Effects of mono-, di- and tri-hydroxybenzoic acids on the nitrosation of propranolol: structure-activity relationship

Abstract

Nitrosation of propranolol under standard conditions recommended by the World Health Organization (10 mM propranolol hydrochloridre, 40 mM sodium nitrite, pH 3.5) was performed in the absence and in the presence of benzoic acid and of twelve mono-, di- and tri-hydroxybenzoic acids, added to the nitrosation mixture in concentrations ranging from 2 to 40 mM, in order to examine their effect on the nitrosation reaction. The yield of N-nitrosopropranol (NOP) was reduced by benzoic acid and, with potency decreasing in the following order, by 2,3,4-tri-hydroxybenzoic acid≥3,4-tri-hydroxybenzoic acid>2,5-di-hydroxybenzoic acid>2,3-di-hydroxybenzoic acid>3-hydroxybenzoic acid>2-hydroxybenzoic acid>3,4,5-tri-hydroxybenzoic acid>4-hydroxybenzoic acid; their inhibiting effect was concentration-dependent.

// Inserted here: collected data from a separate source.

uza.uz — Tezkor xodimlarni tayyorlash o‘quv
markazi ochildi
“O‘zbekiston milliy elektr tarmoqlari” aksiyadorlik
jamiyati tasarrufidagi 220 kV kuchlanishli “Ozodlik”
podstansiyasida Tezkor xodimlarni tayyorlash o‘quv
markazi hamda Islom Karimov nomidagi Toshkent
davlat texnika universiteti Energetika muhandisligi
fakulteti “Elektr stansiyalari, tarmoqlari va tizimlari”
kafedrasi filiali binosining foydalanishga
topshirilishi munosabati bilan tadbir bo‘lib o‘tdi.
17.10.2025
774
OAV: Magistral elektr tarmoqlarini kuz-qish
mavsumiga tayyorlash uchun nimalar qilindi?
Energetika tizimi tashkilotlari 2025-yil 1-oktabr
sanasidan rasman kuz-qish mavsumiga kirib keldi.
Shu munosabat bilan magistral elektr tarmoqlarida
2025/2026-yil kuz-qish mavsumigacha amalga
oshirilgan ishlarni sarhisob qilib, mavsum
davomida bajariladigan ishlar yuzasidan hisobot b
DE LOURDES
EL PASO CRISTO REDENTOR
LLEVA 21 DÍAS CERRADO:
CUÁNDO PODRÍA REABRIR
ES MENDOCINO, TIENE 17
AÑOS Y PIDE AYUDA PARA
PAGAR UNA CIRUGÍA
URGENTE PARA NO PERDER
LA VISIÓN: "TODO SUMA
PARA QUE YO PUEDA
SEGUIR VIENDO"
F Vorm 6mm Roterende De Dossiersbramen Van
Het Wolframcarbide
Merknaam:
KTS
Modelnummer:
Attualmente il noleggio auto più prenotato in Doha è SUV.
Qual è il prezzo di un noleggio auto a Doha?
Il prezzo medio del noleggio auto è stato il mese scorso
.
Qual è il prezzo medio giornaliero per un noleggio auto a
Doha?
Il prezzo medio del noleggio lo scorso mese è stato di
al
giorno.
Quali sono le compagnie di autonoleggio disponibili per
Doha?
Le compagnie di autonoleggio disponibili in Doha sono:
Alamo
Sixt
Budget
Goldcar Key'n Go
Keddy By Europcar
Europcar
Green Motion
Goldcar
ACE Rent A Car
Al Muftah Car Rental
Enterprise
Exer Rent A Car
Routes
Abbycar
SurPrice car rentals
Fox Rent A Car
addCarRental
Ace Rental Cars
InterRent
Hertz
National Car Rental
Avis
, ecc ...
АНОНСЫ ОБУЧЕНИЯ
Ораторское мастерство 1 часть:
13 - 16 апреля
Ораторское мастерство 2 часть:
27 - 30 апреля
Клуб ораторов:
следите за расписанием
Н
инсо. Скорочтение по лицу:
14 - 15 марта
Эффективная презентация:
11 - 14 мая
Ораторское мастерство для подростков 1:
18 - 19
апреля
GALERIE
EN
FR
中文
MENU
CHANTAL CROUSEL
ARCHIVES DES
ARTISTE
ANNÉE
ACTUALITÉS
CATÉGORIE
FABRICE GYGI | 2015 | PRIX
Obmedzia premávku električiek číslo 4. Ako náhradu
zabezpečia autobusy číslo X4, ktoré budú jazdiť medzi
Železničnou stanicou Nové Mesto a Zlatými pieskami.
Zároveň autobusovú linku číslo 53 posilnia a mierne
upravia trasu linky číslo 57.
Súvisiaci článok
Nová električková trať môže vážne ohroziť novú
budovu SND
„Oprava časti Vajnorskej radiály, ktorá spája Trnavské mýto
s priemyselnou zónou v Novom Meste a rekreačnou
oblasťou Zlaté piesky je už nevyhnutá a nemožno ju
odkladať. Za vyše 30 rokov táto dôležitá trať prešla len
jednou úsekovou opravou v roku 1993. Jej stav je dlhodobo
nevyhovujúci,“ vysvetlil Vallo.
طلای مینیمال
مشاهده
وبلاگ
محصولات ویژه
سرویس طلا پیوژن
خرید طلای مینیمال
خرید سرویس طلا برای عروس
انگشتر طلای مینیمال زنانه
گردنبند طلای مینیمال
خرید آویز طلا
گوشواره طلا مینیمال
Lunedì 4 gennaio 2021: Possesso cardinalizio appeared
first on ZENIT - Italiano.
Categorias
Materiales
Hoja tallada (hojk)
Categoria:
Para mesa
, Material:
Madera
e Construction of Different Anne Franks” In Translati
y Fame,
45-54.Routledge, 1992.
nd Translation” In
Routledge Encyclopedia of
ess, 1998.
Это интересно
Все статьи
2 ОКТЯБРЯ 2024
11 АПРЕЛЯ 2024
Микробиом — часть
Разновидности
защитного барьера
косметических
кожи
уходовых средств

In contrast, 2,4-di-hydroxybenzoic acid, 2,6-di-hydroxybenzoic acid and 2,4,6-tri-hydroxybenzoic acid caused an increase in the yield of NOP that was inversely related to their concentration. 3,5-Di-hydroxybenzoic acid was substantially inactive. These findings indicate that, depending on the positions of carboxyl group and hydroxyl groups on the benzene ring, mono-, di- and tri-hydroxybenzoic acids may inhibit or hasten nitrosation reactions. As compared with benzenediols and benzenetriols [Mutat. Res. 398 (1998) 75], hydroxybenzoic acids inhibit the nitrosation of propranolol to a greater extent and have the advantage of being nonmutagenic and less toxic.